(Records excerpted from a collection)
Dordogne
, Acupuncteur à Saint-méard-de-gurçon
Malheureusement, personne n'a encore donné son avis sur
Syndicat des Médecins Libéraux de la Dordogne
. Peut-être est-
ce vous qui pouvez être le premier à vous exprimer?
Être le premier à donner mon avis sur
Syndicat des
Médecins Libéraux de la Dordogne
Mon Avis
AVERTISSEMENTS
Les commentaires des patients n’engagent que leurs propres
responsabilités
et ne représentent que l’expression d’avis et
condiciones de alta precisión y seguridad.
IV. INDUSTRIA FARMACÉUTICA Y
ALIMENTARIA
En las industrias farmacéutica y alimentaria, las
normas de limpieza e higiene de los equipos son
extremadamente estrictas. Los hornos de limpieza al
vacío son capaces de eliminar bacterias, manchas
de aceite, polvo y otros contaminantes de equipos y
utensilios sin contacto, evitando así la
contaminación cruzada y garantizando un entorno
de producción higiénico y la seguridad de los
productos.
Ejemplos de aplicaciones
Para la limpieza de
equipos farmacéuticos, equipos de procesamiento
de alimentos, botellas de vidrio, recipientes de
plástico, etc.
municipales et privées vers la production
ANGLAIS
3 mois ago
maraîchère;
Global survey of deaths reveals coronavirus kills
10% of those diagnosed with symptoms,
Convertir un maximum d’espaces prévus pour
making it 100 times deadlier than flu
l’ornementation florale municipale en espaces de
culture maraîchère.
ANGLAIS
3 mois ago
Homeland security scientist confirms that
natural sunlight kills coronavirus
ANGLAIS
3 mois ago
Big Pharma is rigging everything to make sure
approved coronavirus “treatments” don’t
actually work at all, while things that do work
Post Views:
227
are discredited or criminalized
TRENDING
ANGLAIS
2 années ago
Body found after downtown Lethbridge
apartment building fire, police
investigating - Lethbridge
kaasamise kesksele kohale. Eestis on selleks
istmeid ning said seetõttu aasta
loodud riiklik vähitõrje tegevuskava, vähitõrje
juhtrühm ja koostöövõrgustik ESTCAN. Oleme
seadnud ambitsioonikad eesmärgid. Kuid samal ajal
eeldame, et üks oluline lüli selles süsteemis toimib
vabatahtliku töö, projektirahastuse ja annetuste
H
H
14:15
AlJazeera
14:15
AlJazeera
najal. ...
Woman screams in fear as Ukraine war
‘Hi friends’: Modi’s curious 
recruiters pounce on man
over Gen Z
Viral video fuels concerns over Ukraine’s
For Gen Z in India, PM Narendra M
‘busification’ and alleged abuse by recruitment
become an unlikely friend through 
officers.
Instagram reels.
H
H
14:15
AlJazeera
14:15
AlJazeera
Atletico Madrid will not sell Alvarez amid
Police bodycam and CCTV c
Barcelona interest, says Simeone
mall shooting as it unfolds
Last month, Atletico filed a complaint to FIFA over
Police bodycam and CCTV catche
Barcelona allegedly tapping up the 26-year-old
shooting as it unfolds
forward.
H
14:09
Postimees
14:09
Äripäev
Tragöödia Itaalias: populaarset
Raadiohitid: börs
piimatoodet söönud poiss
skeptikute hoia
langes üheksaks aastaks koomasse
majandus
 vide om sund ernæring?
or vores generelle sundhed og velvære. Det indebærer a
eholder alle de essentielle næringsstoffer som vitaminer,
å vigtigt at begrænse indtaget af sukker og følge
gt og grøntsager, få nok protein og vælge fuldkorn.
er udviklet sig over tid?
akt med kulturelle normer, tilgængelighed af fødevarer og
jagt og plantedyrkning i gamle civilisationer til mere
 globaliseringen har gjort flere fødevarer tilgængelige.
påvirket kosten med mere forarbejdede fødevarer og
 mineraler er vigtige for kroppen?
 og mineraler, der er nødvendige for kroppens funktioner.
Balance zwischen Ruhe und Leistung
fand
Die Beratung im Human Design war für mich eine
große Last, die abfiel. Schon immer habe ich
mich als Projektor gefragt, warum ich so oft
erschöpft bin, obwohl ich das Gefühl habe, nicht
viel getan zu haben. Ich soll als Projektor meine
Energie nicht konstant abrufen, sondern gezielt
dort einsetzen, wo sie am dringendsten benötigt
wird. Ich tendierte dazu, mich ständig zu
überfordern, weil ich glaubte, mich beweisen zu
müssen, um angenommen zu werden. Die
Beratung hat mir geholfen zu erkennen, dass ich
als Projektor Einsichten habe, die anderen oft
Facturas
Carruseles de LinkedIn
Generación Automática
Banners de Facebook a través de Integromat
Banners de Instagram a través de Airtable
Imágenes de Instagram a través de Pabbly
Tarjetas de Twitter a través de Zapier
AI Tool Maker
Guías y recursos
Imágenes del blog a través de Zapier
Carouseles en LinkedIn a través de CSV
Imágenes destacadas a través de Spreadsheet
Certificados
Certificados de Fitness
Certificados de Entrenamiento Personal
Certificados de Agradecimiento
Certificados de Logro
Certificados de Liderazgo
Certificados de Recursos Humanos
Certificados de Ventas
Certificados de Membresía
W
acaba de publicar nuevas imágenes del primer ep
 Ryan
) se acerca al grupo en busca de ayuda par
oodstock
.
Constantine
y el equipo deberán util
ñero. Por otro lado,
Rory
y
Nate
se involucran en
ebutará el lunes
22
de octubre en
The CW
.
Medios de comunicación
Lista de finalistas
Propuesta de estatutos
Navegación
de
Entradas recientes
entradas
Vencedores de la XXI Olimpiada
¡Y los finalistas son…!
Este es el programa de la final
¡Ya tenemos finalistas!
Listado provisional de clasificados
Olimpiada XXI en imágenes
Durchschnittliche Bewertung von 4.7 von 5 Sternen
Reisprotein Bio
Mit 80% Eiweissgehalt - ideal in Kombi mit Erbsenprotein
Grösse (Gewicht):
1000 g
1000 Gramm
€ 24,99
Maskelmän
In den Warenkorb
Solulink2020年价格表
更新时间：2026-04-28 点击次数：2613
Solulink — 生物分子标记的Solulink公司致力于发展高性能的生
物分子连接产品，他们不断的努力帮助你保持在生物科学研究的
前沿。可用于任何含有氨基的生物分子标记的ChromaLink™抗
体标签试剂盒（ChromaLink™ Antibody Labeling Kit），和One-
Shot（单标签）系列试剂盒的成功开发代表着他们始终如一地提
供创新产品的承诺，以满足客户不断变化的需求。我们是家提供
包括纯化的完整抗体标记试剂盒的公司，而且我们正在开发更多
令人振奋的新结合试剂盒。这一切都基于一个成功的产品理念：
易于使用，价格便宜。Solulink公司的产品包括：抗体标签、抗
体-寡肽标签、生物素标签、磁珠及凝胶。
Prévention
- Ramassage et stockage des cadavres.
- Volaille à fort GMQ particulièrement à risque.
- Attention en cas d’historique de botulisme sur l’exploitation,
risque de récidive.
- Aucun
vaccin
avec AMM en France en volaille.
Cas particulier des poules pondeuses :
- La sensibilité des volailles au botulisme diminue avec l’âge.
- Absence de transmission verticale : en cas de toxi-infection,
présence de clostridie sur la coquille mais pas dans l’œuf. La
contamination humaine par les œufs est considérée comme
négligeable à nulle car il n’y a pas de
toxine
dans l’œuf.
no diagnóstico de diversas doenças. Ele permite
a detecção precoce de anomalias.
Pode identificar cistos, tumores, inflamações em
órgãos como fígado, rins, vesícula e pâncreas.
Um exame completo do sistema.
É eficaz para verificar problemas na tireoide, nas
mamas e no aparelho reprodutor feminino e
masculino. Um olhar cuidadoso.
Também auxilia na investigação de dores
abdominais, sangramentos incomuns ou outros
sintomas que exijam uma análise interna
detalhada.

▶ Goal of the exercise: Only the lines above from the line with "vabatahtliku töö, projektirahastuse" to the line with "mall shooting as it unfolds", those two lines included, should be reproduced exactly.

▶ Response box:
vabatahtliku töö, projektirahastuse ja annetuste
H
H
14:15
AlJazeera
14:15
AlJazeera
najal. ...
Woman screams in fear as Ukraine war
‘Hi friends’: Modi’s curious 
recruiters pounce on man
over Gen Z
Viral video fuels concerns over Ukraine’s
For Gen Z in India, PM Narendra M
‘busification’ and alleged abuse by recruitment
become an unlikely friend through 
officers.
Instagram reels.
H
H
14:15
AlJazeera
14:15
AlJazeera
Atletico Madrid will not sell Alvarez amid
Police bodycam and CCTV c
Barcelona interest, says Simeone
mall shooting as it unfolds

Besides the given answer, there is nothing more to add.